*** Opening ENTRIES SHOWN ***

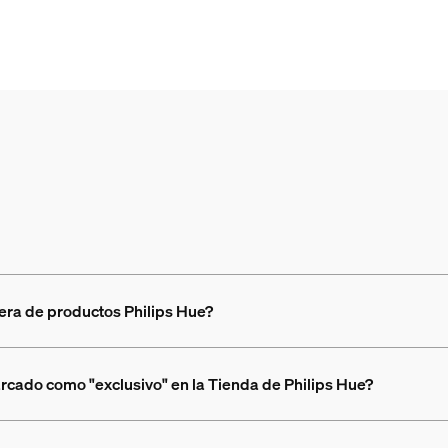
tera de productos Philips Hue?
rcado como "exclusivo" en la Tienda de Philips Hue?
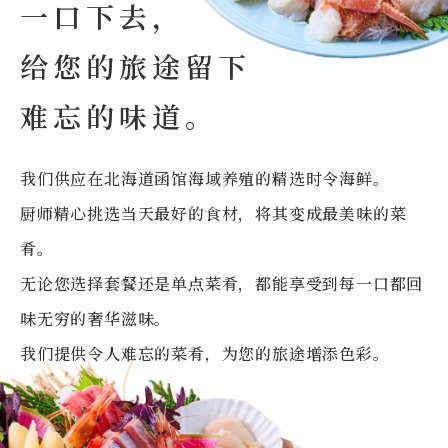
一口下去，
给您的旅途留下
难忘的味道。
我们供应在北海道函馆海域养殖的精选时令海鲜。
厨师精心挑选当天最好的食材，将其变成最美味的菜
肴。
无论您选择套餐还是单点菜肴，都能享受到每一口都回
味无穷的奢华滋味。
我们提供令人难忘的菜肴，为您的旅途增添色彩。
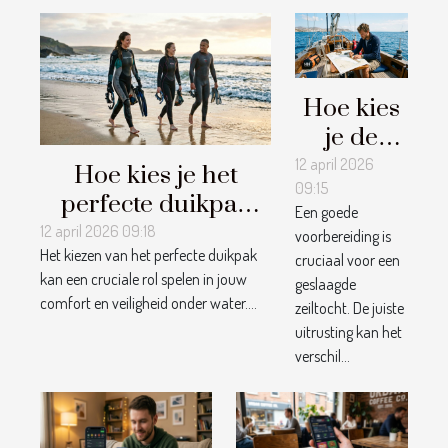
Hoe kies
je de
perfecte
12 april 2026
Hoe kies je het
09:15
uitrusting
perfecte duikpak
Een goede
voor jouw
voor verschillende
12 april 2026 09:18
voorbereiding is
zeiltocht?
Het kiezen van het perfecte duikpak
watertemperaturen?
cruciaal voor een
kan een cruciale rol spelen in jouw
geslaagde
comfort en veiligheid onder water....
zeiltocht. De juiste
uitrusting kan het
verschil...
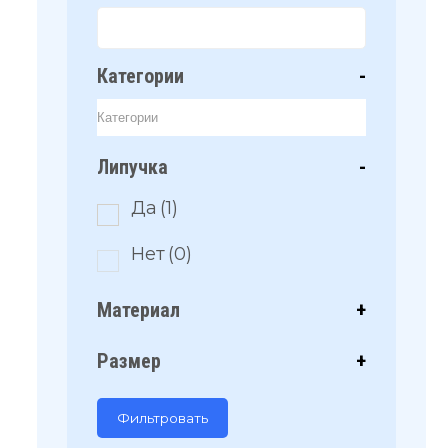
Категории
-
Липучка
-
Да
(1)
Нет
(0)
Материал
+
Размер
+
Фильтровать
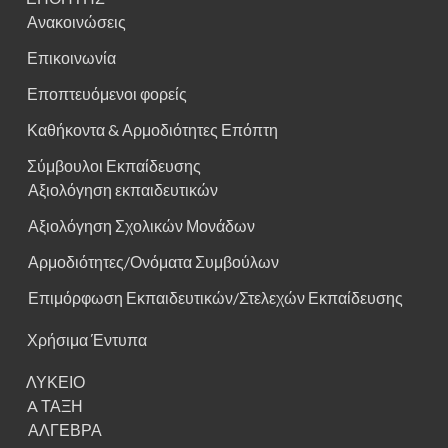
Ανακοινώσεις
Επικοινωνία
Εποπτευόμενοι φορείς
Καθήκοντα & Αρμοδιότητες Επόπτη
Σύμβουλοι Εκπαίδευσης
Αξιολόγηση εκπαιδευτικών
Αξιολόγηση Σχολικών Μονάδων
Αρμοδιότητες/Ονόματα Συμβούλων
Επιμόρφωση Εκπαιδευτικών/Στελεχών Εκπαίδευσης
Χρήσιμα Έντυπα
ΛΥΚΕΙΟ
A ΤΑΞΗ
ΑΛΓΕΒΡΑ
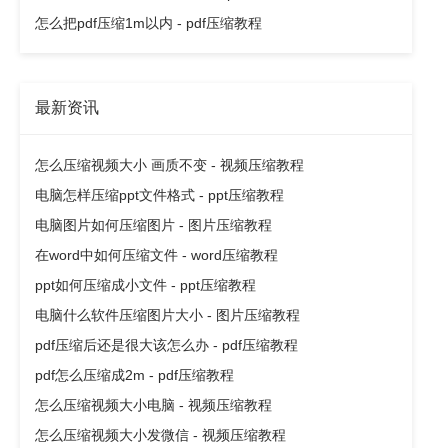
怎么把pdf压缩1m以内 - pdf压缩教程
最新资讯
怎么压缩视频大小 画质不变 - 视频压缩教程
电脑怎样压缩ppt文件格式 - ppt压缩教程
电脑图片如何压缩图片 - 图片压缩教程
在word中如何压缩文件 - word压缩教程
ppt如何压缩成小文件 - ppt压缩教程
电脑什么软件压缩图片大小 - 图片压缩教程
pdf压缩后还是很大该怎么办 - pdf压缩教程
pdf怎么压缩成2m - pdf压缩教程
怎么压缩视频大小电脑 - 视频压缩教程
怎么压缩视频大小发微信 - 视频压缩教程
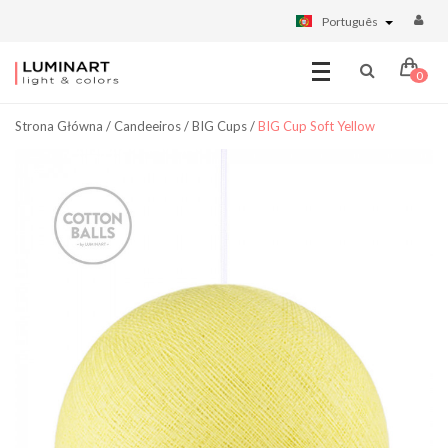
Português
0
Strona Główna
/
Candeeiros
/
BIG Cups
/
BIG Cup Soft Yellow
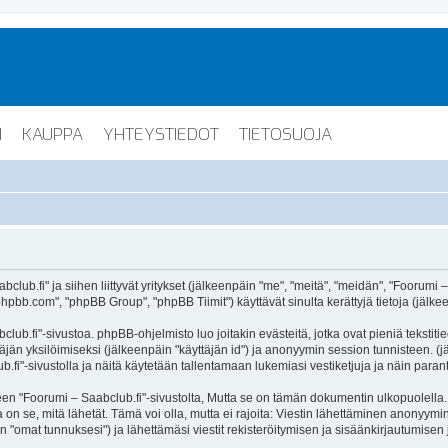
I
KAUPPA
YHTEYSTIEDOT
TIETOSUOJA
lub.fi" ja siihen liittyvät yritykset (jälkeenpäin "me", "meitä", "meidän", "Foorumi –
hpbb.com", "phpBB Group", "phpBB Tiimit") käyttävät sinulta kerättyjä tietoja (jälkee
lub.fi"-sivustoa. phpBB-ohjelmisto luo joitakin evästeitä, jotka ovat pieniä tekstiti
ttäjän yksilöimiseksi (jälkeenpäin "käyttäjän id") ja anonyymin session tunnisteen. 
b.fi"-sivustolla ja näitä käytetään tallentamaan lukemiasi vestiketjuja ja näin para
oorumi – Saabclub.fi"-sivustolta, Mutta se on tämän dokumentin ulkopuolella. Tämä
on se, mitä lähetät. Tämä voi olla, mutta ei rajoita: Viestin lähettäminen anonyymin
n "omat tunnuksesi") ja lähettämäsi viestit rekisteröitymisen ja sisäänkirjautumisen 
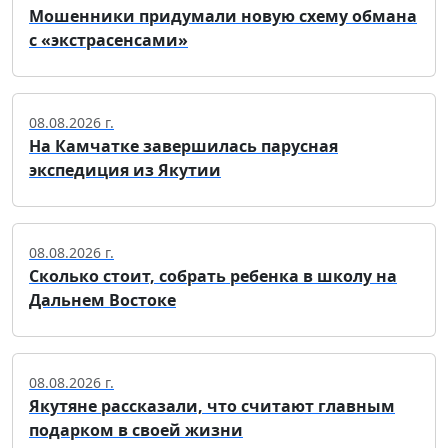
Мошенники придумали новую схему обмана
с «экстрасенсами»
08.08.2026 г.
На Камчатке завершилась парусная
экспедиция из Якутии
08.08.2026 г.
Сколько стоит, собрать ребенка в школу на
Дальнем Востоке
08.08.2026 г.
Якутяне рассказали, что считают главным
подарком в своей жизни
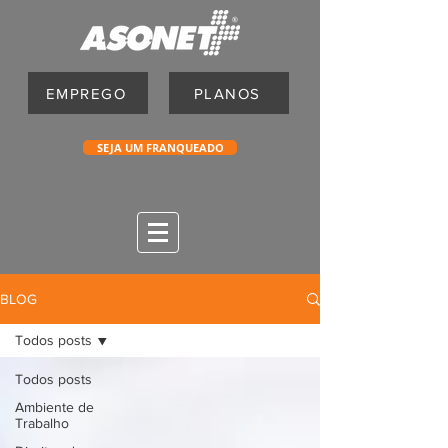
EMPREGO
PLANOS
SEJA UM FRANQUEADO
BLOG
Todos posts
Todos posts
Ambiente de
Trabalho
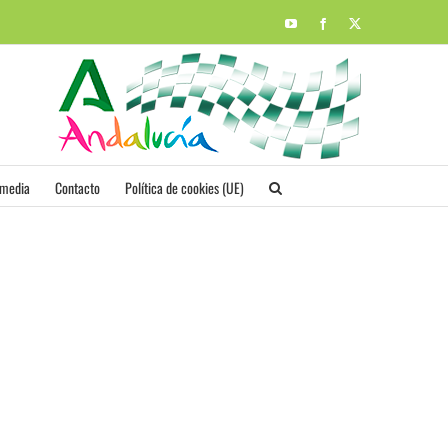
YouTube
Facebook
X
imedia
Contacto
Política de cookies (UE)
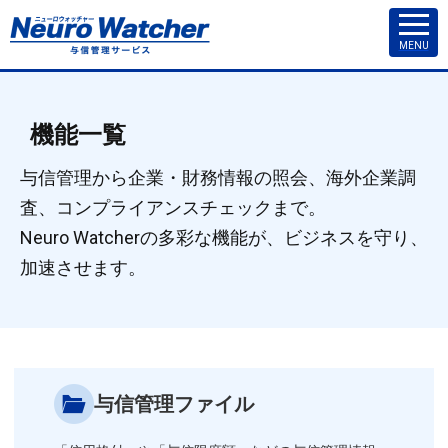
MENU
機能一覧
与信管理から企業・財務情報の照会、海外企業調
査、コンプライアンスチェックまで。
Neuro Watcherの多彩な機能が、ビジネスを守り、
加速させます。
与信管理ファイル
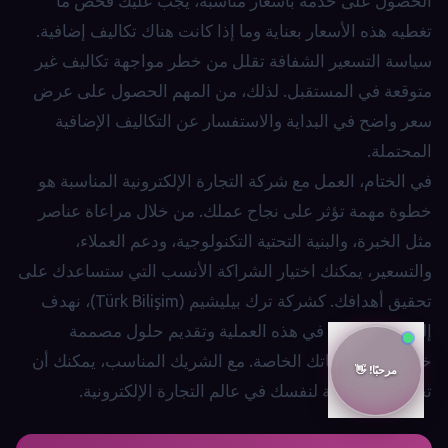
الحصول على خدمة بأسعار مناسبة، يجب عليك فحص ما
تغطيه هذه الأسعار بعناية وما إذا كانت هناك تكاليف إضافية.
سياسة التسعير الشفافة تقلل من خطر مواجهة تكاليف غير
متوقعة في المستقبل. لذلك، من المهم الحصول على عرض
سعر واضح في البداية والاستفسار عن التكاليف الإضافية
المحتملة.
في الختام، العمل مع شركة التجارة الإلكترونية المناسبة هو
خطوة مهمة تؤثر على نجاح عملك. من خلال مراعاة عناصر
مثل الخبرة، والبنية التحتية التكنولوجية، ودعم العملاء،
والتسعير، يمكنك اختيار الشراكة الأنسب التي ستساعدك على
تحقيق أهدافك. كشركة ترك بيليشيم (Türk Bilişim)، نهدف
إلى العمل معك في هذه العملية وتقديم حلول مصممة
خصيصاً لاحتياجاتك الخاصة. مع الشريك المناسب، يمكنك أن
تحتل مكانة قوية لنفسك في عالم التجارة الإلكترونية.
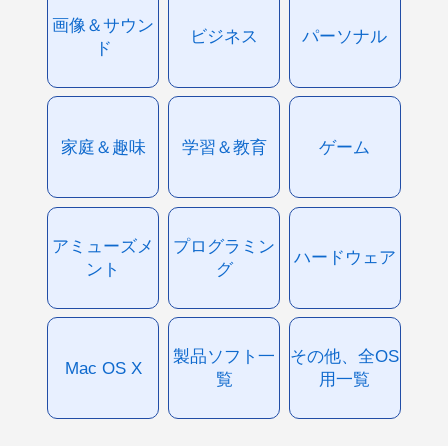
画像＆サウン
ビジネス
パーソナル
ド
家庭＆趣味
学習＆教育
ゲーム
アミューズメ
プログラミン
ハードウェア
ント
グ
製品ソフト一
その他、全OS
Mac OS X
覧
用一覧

*** Closing ENTRIES SHOWN ***

= TO-DO ITEM =
Retype the records verbatim, excluding each image they hold.

= ANSWER SPACE =
tera de productos Philips Hue?
rcado como "exclusivo" en la Tienda de Philips Hue?
一口下去，
给您的旅途留下
难忘的味道。
我们供应在北海道函馆海域养殖的精选时令海鲜。
厨师精心挑选当天最好的食材，将其变成最美味的菜
肴。
无论您选择套餐还是单点菜肴，都能享受到每一口都回
味无穷的奢华滋味。
我们提供令人难忘的菜肴，为您的旅途增添色彩。
Hoe kies
je de
perfecte
12 april 2026
Hoe kies je het
09:15
uitrusting
perfecte duikpak
Een goede
voor jouw
voor verschillende
12 april 2026 09:18
voorbereiding is
zeiltocht?
Het kiezen van het perfecte duikpak
watertemperaturen?
cruciaal voor een
kan een cruciale rol spelen in jouw
geslaagde
comfort en veiligheid onder water....
zeiltocht. De juiste
uitrusting kan het
verschil...
Категории
-
Липучка
-
Да
(1)
Нет
(0)
Материал
+
Размер
+
Фильтровать
Ανακοινώσεις
Επικοινωνία
Εποπτευόμενοι φορείς
Καθήκοντα & Αρμοδιότητες Επόπτη
Σύμβουλοι Εκπαίδευσης
Αξιολόγηση εκπαιδευτικών
Αξιολόγηση Σχολικών Μονάδων
Αρμοδιότητες/Ονόματα Συμβούλων
Επιμόρφωση Εκπαιδευτικών/Στελεχών Εκπαίδευσης
Χρήσιμα Έντυπα
ΛΥΚΕΙΟ
A ΤΑΞΗ
ΑΛΓΕΒΡΑ
怎么把pdf压缩1m以内 - pdf压缩教程
最新资讯
怎么压缩视频大小 画质不变 - 视频压缩教程
电脑怎样压缩ppt文件格式 - ppt压缩教程
电脑图片如何压缩图片 - 图片压缩教程
在word中如何压缩文件 - word压缩教程
ppt如何压缩成小文件 - ppt压缩教程
电脑什么软件压缩图片大小 - 图片压缩教程
pdf压缩后还是很大该怎么办 - pdf压缩教程
pdf怎么压缩成2m - pdf压缩教程
怎么压缩视频大小电脑 - 视频压缩教程
怎么压缩视频大小发微信 - 视频压缩教程
Português
0
Strona Główna
/
Candeeiros
/
BIG Cups
/
BIG Cup Soft Yellow
I
KAUPPA
YHTEYSTIEDOT
TIETOSUOJA
lub.fi" ja siihen liittyvät yritykset (jälkeenpäin "me", "meitä", "meidän", "Foorumi –
hpbb.com", "phpBB Group", "phpBB Tiimit") käyttävät sinulta kerättyjä tietoja (jälkee
lub.fi"-sivustoa. phpBB-ohjelmisto luo joitakin evästeitä, jotka ovat pieniä tekstiti
ttäjän yksilöimiseksi (jälkeenpäin "käyttäjän id") ja anonyymin session tunnisteen. 
b.fi"-sivustolla ja näitä käytetään tallentamaan lukemiasi vestiketjuja ja näin para
oorumi – Saabclub.fi"-sivustolta, Mutta se on tämän dokumentin ulkopuolella. Tämä
on se, mitä lähetät. Tämä voi olla, mutta ei rajoita: Viestin lähettäminen anonyymin
n "omat tunnuksesi") ja lähettämäsi viestit rekisteröitymisen ja sisäänkirjautumisen 
Мошенники придумали новую схему обмана
с «экстрасенсами»
08.08.2026 г.
На Камчатке завершилась парусная
экспедиция из Якутии
08.08.2026 г.
Сколько стоит, собрать ребенка в школу на
Дальнем Востоке
08.08.2026 г.
Якутяне рассказали, что считают главным
подарком в своей жизни
EMPREGO
PLANOS
SEJA UM FRANQUEADO
BLOG
Todos posts
Todos posts
Ambiente de
Trabalho
YouTube
Facebook
X
imedia
Contacto
Política de cookies (UE)
MENU
機能一覧
与信管理から企業・財務情報の照会、海外企業調
査、コンプライアンスチェックまで。
Neuro Watcherの多彩な機能が、ビジネスを守り、
加速させます。
与信管理ファイル
الحصول على خدمة بأسعار مناسبة، يجب عليك فحص ما
تغطيه هذه الأسعار بعناية وما إذا كانت هناك تكاليف إضافية.
سياسة التسعير الشفافة تقلل من خطر مواجهة تكاليف غير
متوقعة في المستقبل. لذلك، من المهم الحصول على عرض
سعر واضح في البداية والاستفسار عن التكاليف الإضافية
المحتملة.
في الختام، العمل مع شركة التجارة الإلكترونية المناسبة هو
خطوة مهمة تؤثر على نجاح عملك. من خلال مراعاة عناصر
مثل الخبرة، والبنية التحتية التكنولوجية، ودعم العملاء،
والتسعير، يمكنك اختيار الشراكة الأنسب التي ستساعدك على
تحقيق أهدافك. كشركة ترك بيليشيم (Türk Bilişim)، نهدف
إلى العمل معك في هذه العملية وتقديم حلول مصممة
خصيصاً لاحتياجاتك الخاصة. مع الشريك المناسب، يمكنك أن
تحتل مكانة قوية لنفسك في عالم التجارة الإلكترونية.
画像＆サウン
ビジネス
パーソナル
ド
家庭＆趣味
学習＆教育
ゲーム
アミューズメ
プログラミン
ハードウェア
ント
グ
製品ソフト一
その他、全OS
Mac OS X
覧
用一覧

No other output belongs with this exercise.